6 March 2017
“When you’re designing IT systems, you’ve got to be aware of your position of privilege and think about how you use that,” says Dr Joanne Evans.
Dr Evans is a leading researcher on the design and maintenance of sustainable information and recordkeeping infrastructure and systems. Her particular area of focus is on systems to serve vulnerable communities, in particular those who have suffered family disconnection and dislocation through being caught up in child welfare and protection systems. She is a passionate advocate for social justice and for IT systems – and professionals – that provide support rather than trauma or bureaucratic burden.
“Imagine if the IT systems for those working with the most vulnerable people in our community were actually the best systems in the world rather than the worst systems in the world,” she says. “How do you create a community of IT people who actually want to take on that challenge?”
That’s a question she tackles daily in her roles as ARC Future Fellow and co-ordinator of the Records Continuum Research Group in Monash’s Centre for Organisational and Social Informatics. Although she won’t return to teaching the next generation of archivists, record managers, and library information professionals until the end of her fellowship, she’s a passionate believer in the crucial role educators play in broadening the focus of IT undergraduates, many of whom are drawn to the technical challenges and commercial applications of technology and regard the complex social issues underlying IT systems as “the fluffy stuff”, she says.
“One of the groups we have to work with is the information technology (IT) community, because one of the issues is that we’re not creating enough IT professionals who can actually build computer systems for social justice,” Dr Evans says.
“Mostly, IT is based on commercial vales. So how do we train and educate IT people who can work in this space and understand the complexity of the issues? We need to make it clear that it’s not just a commercial angle that you’re dealing with, it’s people’s lives, so that students and professionals are aware of the way that technology can enfranchise and disenfranchise us all too.
“At the moment, social justice is seen as a marginal issue in IT. I’d love for it to be a central part of the curriculum to ask questions about what kind of IT you want to create.”

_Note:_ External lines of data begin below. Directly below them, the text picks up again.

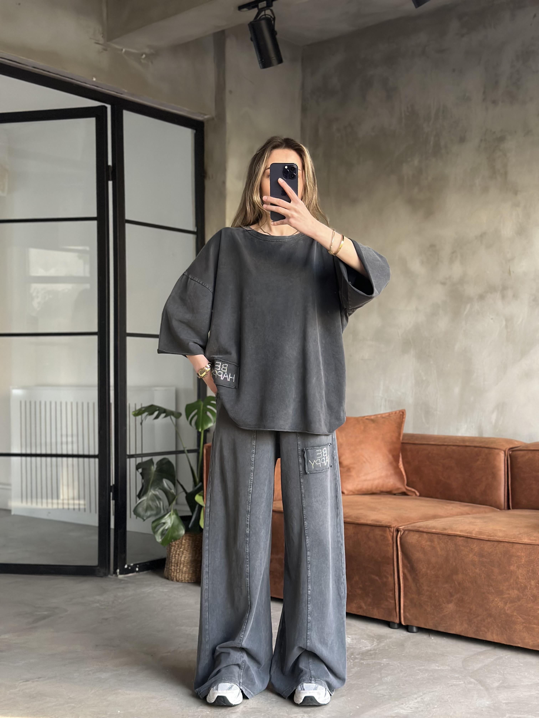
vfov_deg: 39.7
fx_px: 997
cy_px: 359
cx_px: 270
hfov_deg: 30.3
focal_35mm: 48
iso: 320
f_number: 1.78
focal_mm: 6.86
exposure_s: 1/60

Dr Evans’ experience working as an archival systems developer has shown her time and again how records that are incomplete, inaccurate, poorly integrated or hard to access let people down.
“The current system can actually re-traumatise people and deny them access to records. It treats them as the subjects of records, rather than co-creators.” she says.
The personal impacts can be devastating. In inquiry after inquiry, testimony after testimony, Care Leavers have highlighted the difficulties they have faced in finding and accessing records in the search for identity and memory, (re)connecting with family, holding the child-welfare system accountable for decisions and actions, and seeking redress for abuse and neglect
Despite good recommendations for change in numerous government inquiries and reports like 1997’s landmark Bringing Them Home, the problems plaguing our public records and archives are far from being solved. Dr Evans is passionate about nurturing IT students capable of co-designing better systems with the communities they’ll serve.
“If anything, the technical stuff is easy,” Dr Evans says. “But if you start asking questions of the technology, particularly social justice and social inclusion questions, I think it becomes a much more interesting technical exercise.”
Dr Evans and her colleagues are hosting a national summit on the topic in May 2017. Setting the Record Straight – For the Rights of the Child will bring care agencies, care leavers, government bodies and other key stakeholders together to develop a 10-year plan to transform recordkeeping and archival frameworks, policies and practices in Australia.